An important class of simulation problems involves inventory systems. A simple inventory system is shown in Figure 2.11.
This inventory systems has a periodic review of length N, at which time the inventory level is checked. An order is made to bring the inventory up to level M. At the end of the first review period, an order quantity, $Q_1$, is placed.
In this inventory system, the lead time (i.e.., the length of time between the placement and receipt of an order) is zero.
Demands are not usually known with certainty, so the order quantities are probabilistic. Demand is shown as being uniform over the period in Figure 2.11.
In actuality, demand are not usually uniform and do fluctuate over time. One possibility is that demands all occur at the beginning of the cycle. Another is that the lead time is random of some positive length.
Notice that, in the second cycle, the amount in inventory drops below zero, indicating a shortage. In Figure 2.11, these units are backordered; when the order arrives, the demand for the backordered items is satisfied first.

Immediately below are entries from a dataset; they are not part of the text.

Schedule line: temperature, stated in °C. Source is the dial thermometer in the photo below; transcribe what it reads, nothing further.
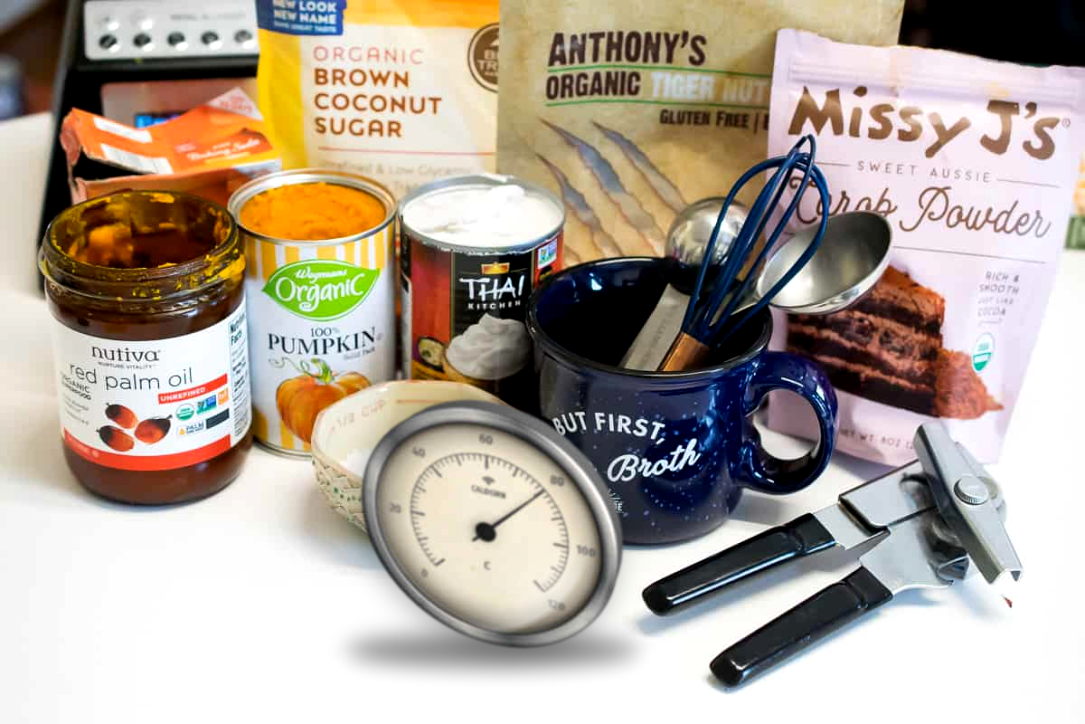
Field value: 80 °C
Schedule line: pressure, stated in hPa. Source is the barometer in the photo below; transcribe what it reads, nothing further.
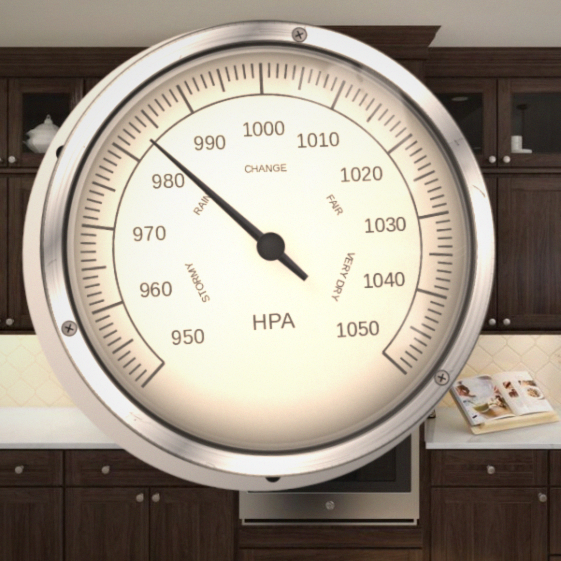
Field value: 983 hPa
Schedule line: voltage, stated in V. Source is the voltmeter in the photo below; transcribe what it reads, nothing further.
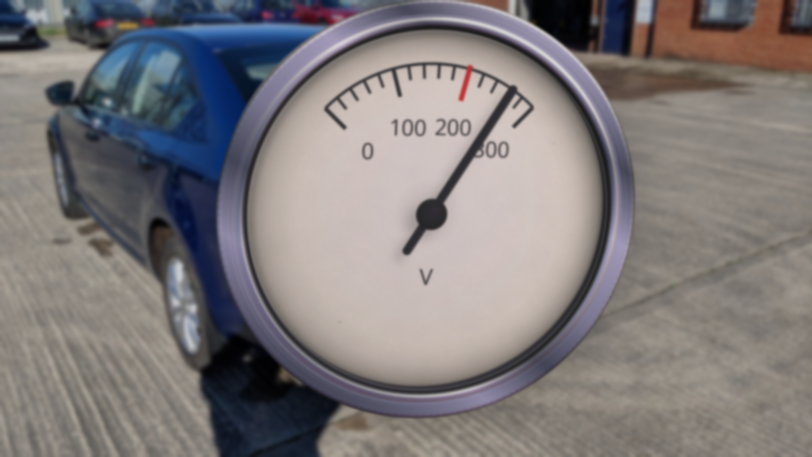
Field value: 260 V
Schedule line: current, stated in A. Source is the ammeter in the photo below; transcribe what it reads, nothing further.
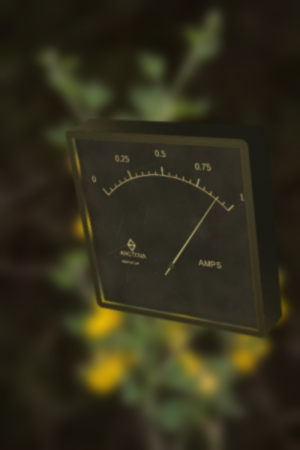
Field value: 0.9 A
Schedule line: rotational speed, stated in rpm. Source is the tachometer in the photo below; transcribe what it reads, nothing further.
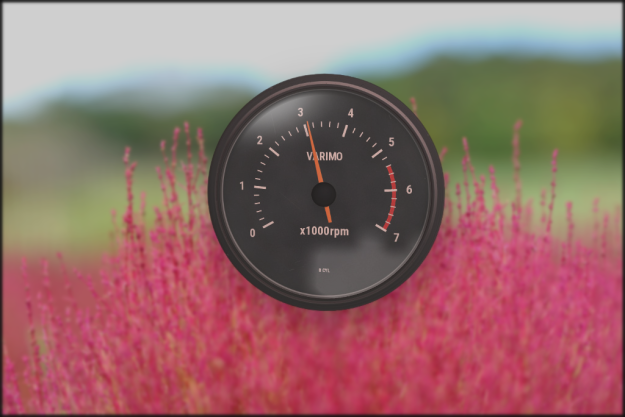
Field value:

To avoid shortages, a buffer, or safety, stock would need to be carried.
Carrying stock in inventory has an associated cost attributed to the interest paid on the funds borrowed to buy the items (this also could be considered as the loss from not having the funds available for other investment purposes).
Other costs can be placed in the carrying or holding cost column: renting of shortage space, hiring of guards, and so on. An alternative to carrying high inventory is to make more frequent reviews and, consequently, more frequent purchases or replenishments. This has an associated cost: the ordering cost.
Also, there is a cost in being short. Customers could get angry, with a subsequent loss of good will. Larger inventories decrease the possibilities of shortages.
These costs must be traded off in order to minimize the total cost of an inventory system. The total cost (or total profit) of an inventory system is the measure of performance. This can be affected by the policy alternatives.